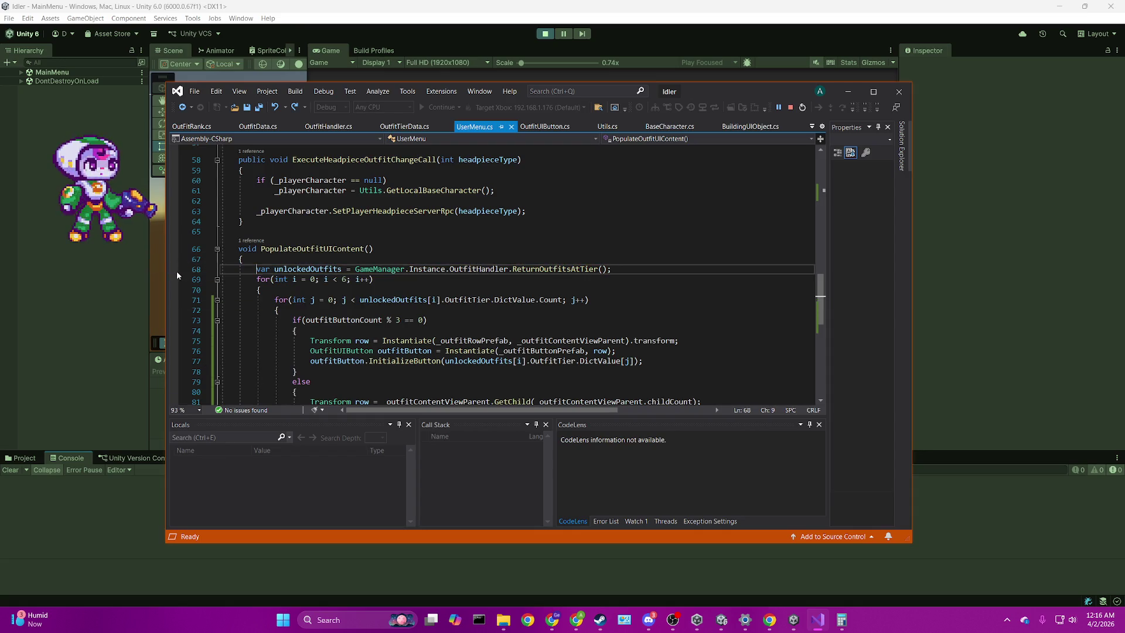
pyautogui.click(177, 270)
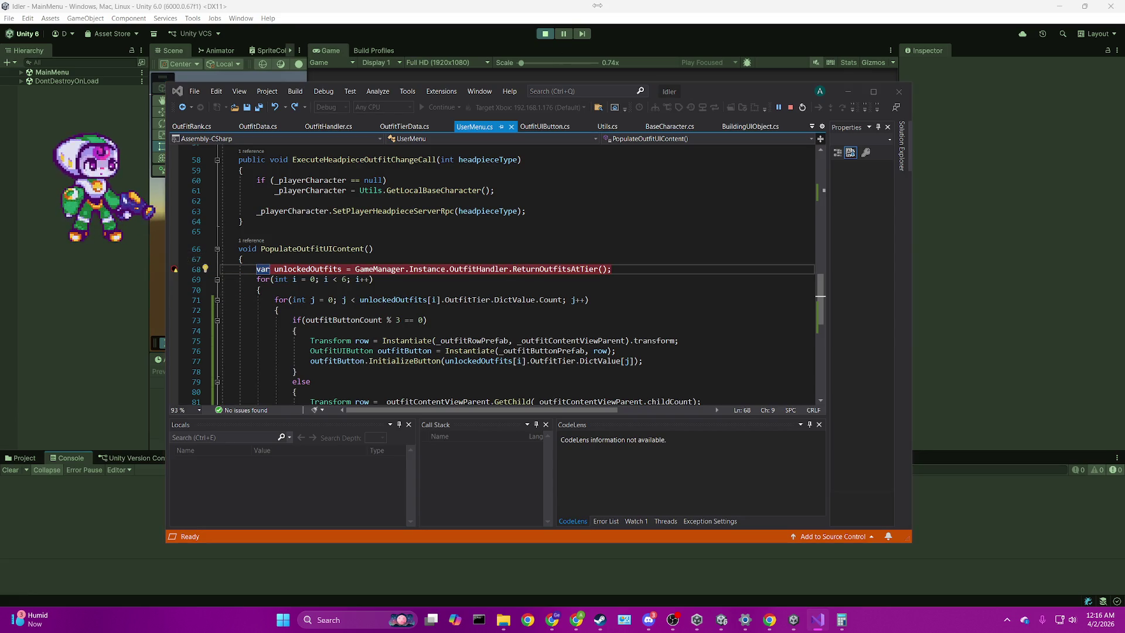
pyautogui.click(321, 92)
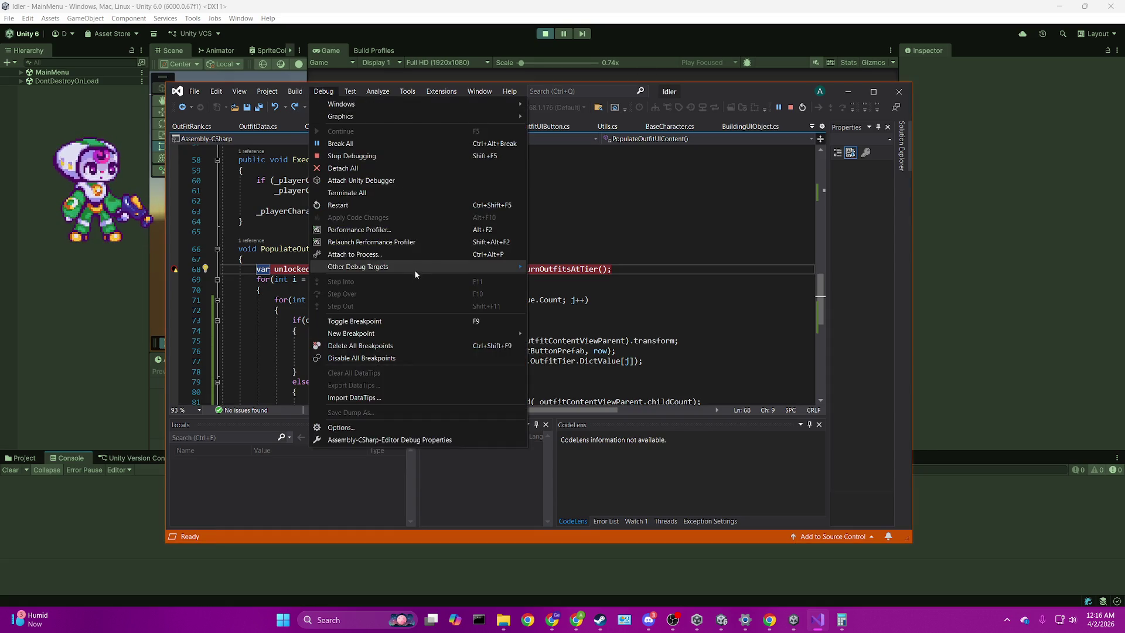
pyautogui.click(361, 351)
pyautogui.click(565, 350)
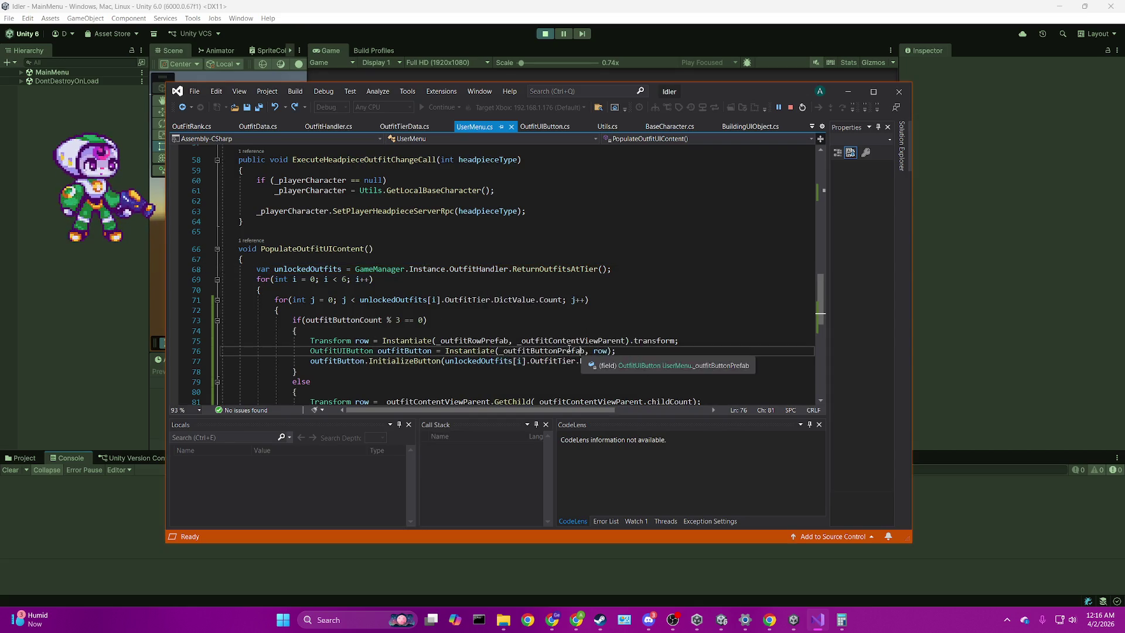
pyautogui.click(174, 272)
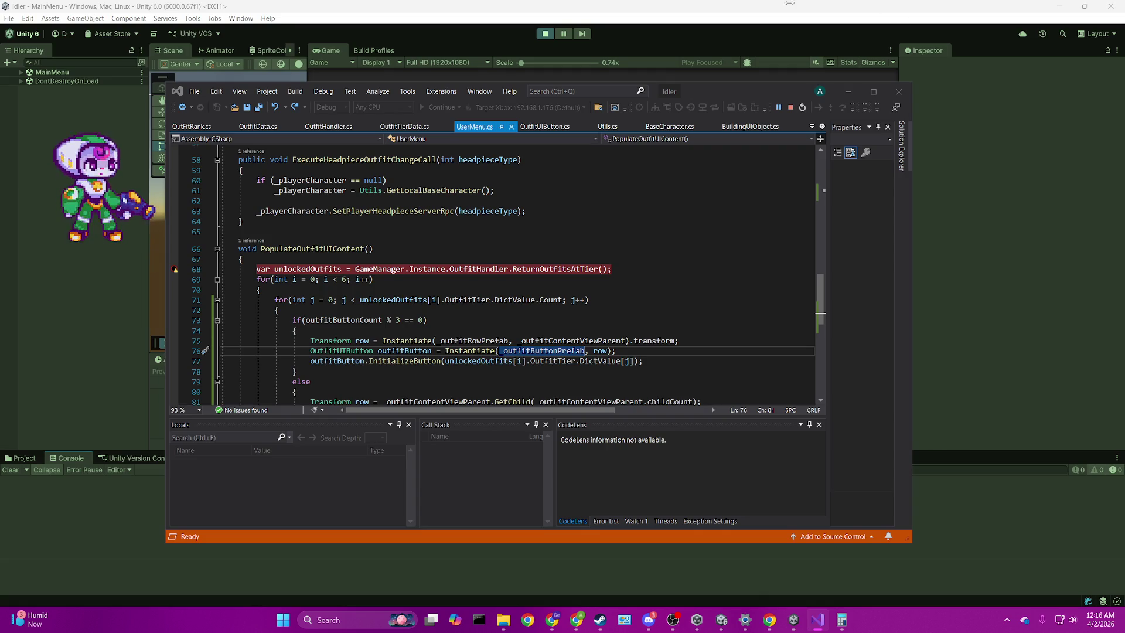
pyautogui.click(770, 22)
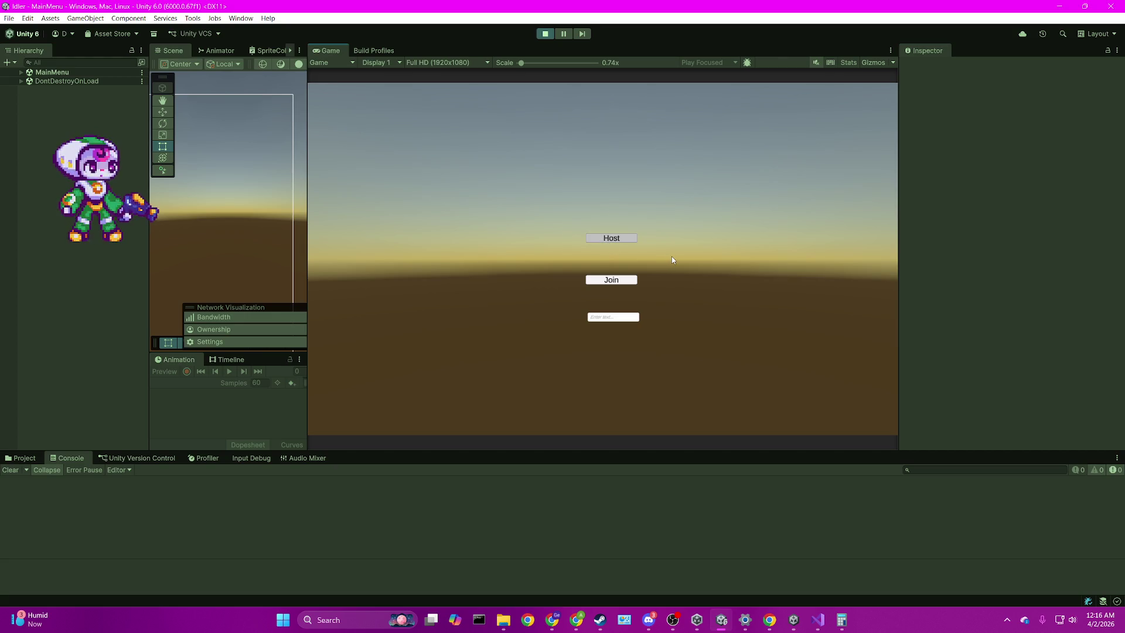
pyautogui.press('Return')
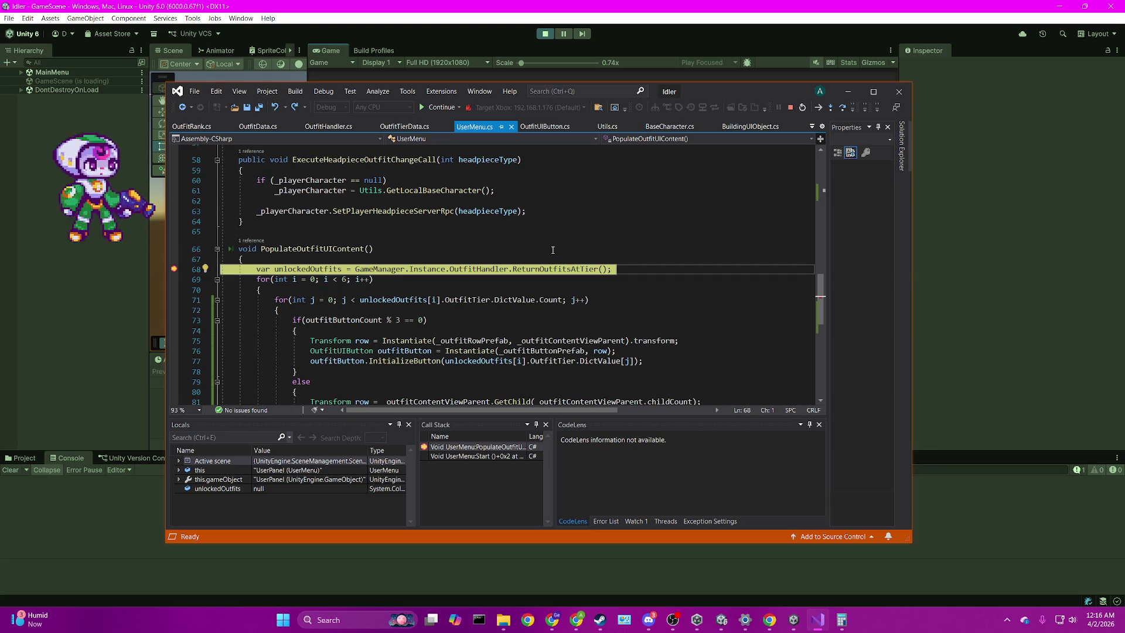
# Step: Step through line 68, finding GameManager.Instance.OutfitHandler is null, then stop debugging
pyautogui.press('F11')
pyautogui.press('shift+F11')
pyautogui.press('F11')
pyautogui.press('shift+F11')
pyautogui.press('F11')
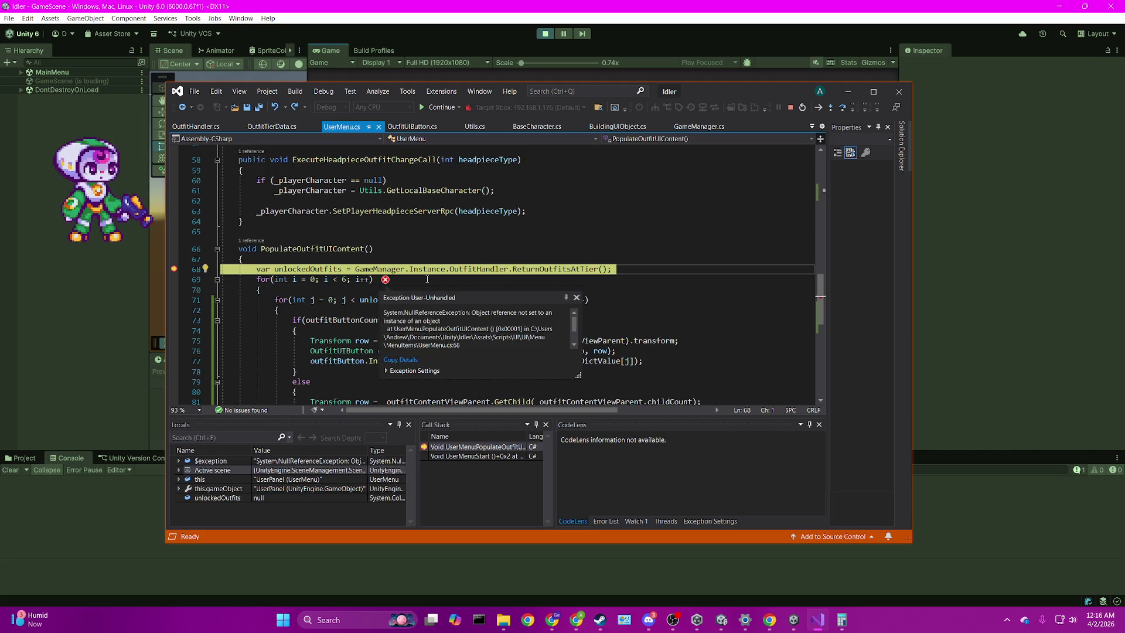
pyautogui.moveTo(479, 269)
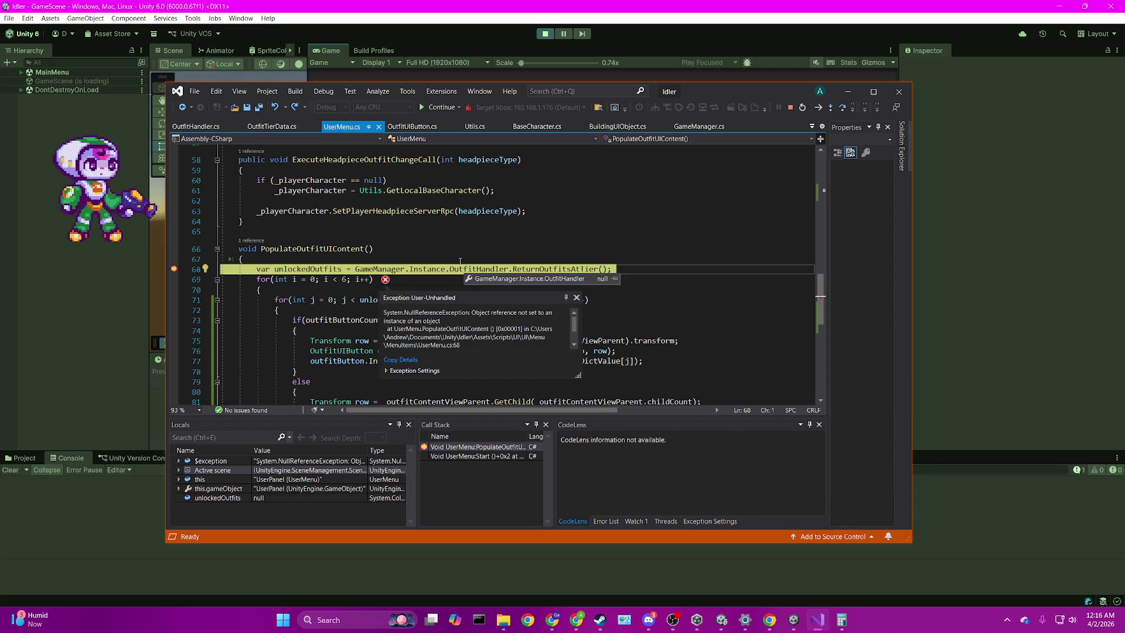
pyautogui.click(789, 109)
pyautogui.click(545, 34)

# Task objective
Transcribe the full listing above exactly, with the images removed.

# Exercise output
pyautogui.click(177, 270)
pyautogui.click(321, 92)
pyautogui.click(361, 351)
pyautogui.click(565, 350)
pyautogui.click(174, 272)
pyautogui.click(770, 22)
pyautogui.press('Return')
# Step: Step through line 68, finding GameManager.Instance.OutfitHandler is null, then stop debugging
pyautogui.press('F11')
pyautogui.press('shift+F11')
pyautogui.press('F11')
pyautogui.press('shift+F11')
pyautogui.press('F11')
pyautogui.moveTo(479, 269)
pyautogui.click(789, 109)
pyautogui.click(545, 34)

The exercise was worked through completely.